What attendees will learn (takeaways)
- How staggered adoption differs from "textbook" two-period Difference-in-Differences, and why the difference matters in production measurement.
- How the imputation-based estimator (Borusyak, Jaravel & Spiess, 2024) works: fit on untreated observations, predict counterfactuals, aggregate by event time.
- How to turn model output into stakeholder-friendly language: probability of positive effect, expected uplift, decision thresholds — no Bayesian background needed.
- The parameter recovery pattern: validate your method on simulated data with known truth before trusting it on real data.
- Practical diagnostics and red flags: parallel trends, anticipation effects, spillovers, and when not to use this method.
Outline and time plan (30 min talk + 10 min Q&A)
- 0–4 min: The real-world problem — phased rollouts and why naive pre/post comparisons fail
- 4–10 min: DiD refresher, then what breaks under staggered adoption (timing heterogeneity, negative weighting in TWFE)
- 10–17 min: The staggered DiD solution (event-time framing, imputation intuition, key assumptions)
- 17–25 min: Worked example in Python with CausalPy
- A loyalty program rolled out to 60 stores in 3 waves over 30 weeks
- Visualise adoption timing and check pre-trends
- Fit the model and produce event-study plots
- Parameter recovery: compare estimated effects to known ground truth
- 25–28 min: Diagnostics — pre-treatment placebo checks, counterfactual inspection, "when not to use this" decision checklist
- 28–30 min: Summary — three takeaways and the six-step workflow
- 30–40 min: Q&A
Background knowledge needed
- Comfortable with tidy data, grouping/aggregating, and reading a regression coefficient.

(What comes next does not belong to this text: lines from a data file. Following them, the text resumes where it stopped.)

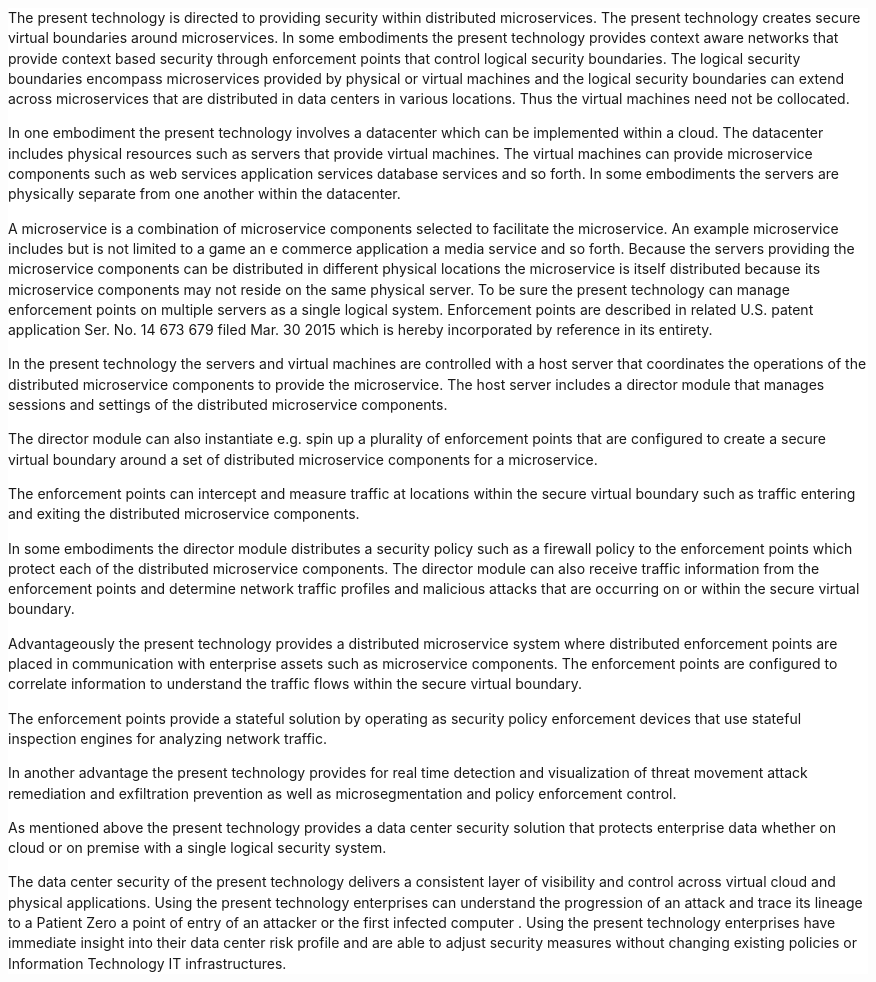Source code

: The present technology is directed to providing security within distributed microservices. The present technology creates secure virtual boundaries around microservices. In some embodiments the present technology provides context aware networks that provide context based security through enforcement points that control logical security boundaries. The logical security boundaries encompass microservices provided by physical or virtual machines and the logical security boundaries can extend across microservices that are distributed in data centers in various locations. Thus the virtual machines need not be collocated.

In one embodiment the present technology involves a datacenter which can be implemented within a cloud. The datacenter includes physical resources such as servers that provide virtual machines. The virtual machines can provide microservice components such as web services application services database services and so forth. In some embodiments the servers are physically separate from one another within the datacenter.

A microservice is a combination of microservice components selected to facilitate the microservice. An example microservice includes but is not limited to a game an e commerce application a media service and so forth. Because the servers providing the microservice components can be distributed in different physical locations the microservice is itself distributed because its microservice components may not reside on the same physical server. To be sure the present technology can manage enforcement points on multiple servers as a single logical system. Enforcement points are described in related U.S. patent application Ser. No. 14 673 679 filed Mar. 30 2015 which is hereby incorporated by reference in its entirety.

In the present technology the servers and virtual machines are controlled with a host server that coordinates the operations of the distributed microservice components to provide the microservice. The host server includes a director module that manages sessions and settings of the distributed microservice components.

The director module can also instantiate e.g. spin up a plurality of enforcement points that are configured to create a secure virtual boundary around a set of distributed microservice components for a microservice.

The enforcement points can intercept and measure traffic at locations within the secure virtual boundary such as traffic entering and exiting the distributed microservice components.

In some embodiments the director module distributes a security policy such as a firewall policy to the enforcement points which protect each of the distributed microservice components. The director module can also receive traffic information from the enforcement points and determine network traffic profiles and malicious attacks that are occurring on or within the secure virtual boundary.

Advantageously the present technology provides a distributed microservice system where distributed enforcement points are placed in communication with enterprise assets such as microservice components. The enforcement points are configured to correlate information to understand the traffic flows within the secure virtual boundary.

The enforcement points provide a stateful solution by operating as security policy enforcement devices that use stateful inspection engines for analyzing network traffic.

In another advantage the present technology provides for real time detection and visualization of threat movement attack remediation and exfiltration prevention as well as microsegmentation and policy enforcement control.

As mentioned above the present technology provides a data center security solution that protects enterprise data whether on cloud or on premise with a single logical security system.

The data center security of the present technology delivers a consistent layer of visibility and control across virtual cloud and physical applications. Using the present technology enterprises can understand the progression of an attack and trace its lineage to a Patient Zero a point of entry of an attacker or the first infected computer . Using the present technology enterprises have immediate insight into their data center risk profile and are able to adjust security measures without changing existing policies or Information Technology IT infrastructures.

- Basic causal inference vocabulary (treatment/control, confounding) is helpful but not required.
What I will provide
A public GitHub repository containing:
- a reproducible Quarto notebook (the slides themselves, with all code),
- a synthetic dataset simulating a realistic store loyalty program rollout,
- and environment setup instructions (conda environment file).

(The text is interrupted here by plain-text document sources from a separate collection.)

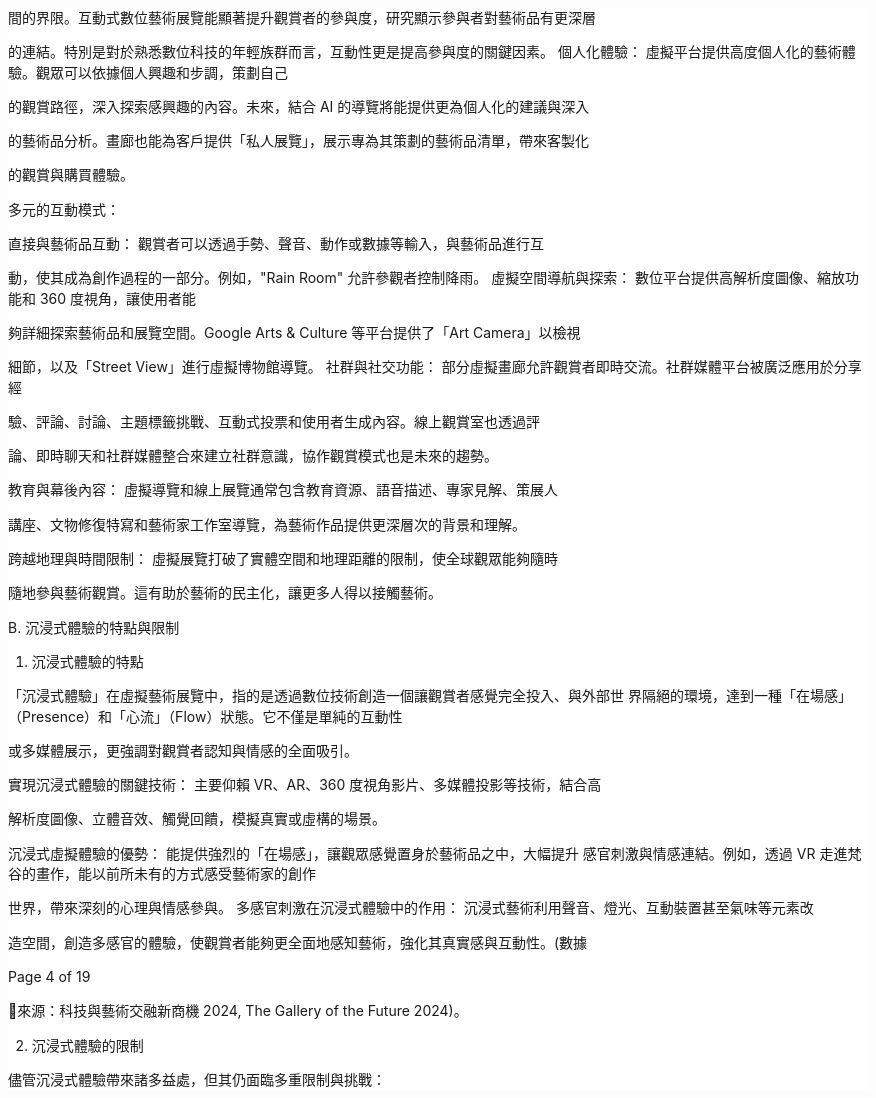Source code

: 間的界限。互動式數位藝術展覽能顯著提升觀賞者的參與度，研究顯示參與者對藝術品有更深層

的連結。特別是對於熟悉數位科技的年輕族群而言，互動性更是提高參與度的關鍵因素。
個人化體驗： 虛擬平台提供高度個人化的藝術體驗。觀眾可以依據個人興趣和步調，策劃自己

的觀賞路徑，深入探索感興趣的內容。未來，結合 AI 的導覽將能提供更為個人化的建議與深入

的藝術品分析。畫廊也能為客戶提供「私人展覽」，展示專為其策劃的藝術品清單，帶來客製化

的觀賞與購買體驗。

多元的互動模式：

直接與藝術品互動： 觀賞者可以透過手勢、聲音、動作或數據等輸入，與藝術品進行互

動，使其成為創作過程的一部分。例如，"Rain Room" 允許參觀者控制降雨。
虛擬空間導航與探索： 數位平台提供高解析度圖像、縮放功能和 360 度視角，讓使用者能

夠詳細探索藝術品和展覽空間。Google Arts & Culture 等平台提供了「Art Camera」以檢視

細節，以及「Street View」進行虛擬博物館導覽。
社群與社交功能： 部分虛擬畫廊允許觀賞者即時交流。社群媒體平台被廣泛應用於分享經

驗、評論、討論、主題標籤挑戰、互動式投票和使用者生成內容。線上觀賞室也透過評

論、即時聊天和社群媒體整合來建立社群意識，協作觀賞模式也是未來的趨勢。

教育與幕後內容： 虛擬導覽和線上展覽通常包含教育資源、語音描述、專家見解、策展人

講座、文物修復特寫和藝術家工作室導覽，為藝術作品提供更深層次的背景和理解。

跨越地理與時間限制： 虛擬展覽打破了實體空間和地理距離的限制，使全球觀眾能夠隨時

隨地參與藝術觀賞。這有助於藝術的民主化，讓更多人得以接觸藝術。

B. 沉浸式體驗的特點與限制

1. 沉浸式體驗的特點

「沉浸式體驗」在虛擬藝術展覽中，指的是透過數位技術創造一個讓觀賞者感覺完全投入、與外部世
界隔絕的環境，達到一種「在場感」（Presence）和「心流」（Flow）狀態。它不僅是單純的互動性

或多媒體展示，更強調對觀賞者認知與情感的全面吸引。

實現沉浸式體驗的關鍵技術： 主要仰賴 VR、AR、360 度視角影片、多媒體投影等技術，結合高

解析度圖像、立體音效、觸覺回饋，模擬真實或虛構的場景。

沉浸式虛擬體驗的優勢： 能提供強烈的「在場感」，讓觀眾感覺置身於藝術品之中，大幅提升
感官刺激與情感連結。例如，透過 VR 走進梵谷的畫作，能以前所未有的方式感受藝術家的創作

世界，帶來深刻的心理與情感參與。
多感官刺激在沉浸式體驗中的作用： 沉浸式藝術利用聲音、燈光、互動裝置甚至氣味等元素改

造空間，創造多感官的體驗，使觀賞者能夠更全面地感知藝術，強化其真實感與互動性。(數據

Page 4 of 19

來源：科技與藝術交融新商機 2024, The Gallery of the Future 2024)。

2. 沉浸式體驗的限制

儘管沉浸式體驗帶來諸多益處，但其仍面臨多重限制與挑戰：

Ben Vincent is Director of InferenceWorks Ltd and a Principal Data Scientist at PyMC Labs, where he has been building Bayesian solutions for real-world business problems since 2021. He created CausalPy, an open-source Python library for causal inference in quasi-experimental settings. He holds a PhD in Neuroscience from the University of Sussex (UK) and previously held a university faculty position for 15 years.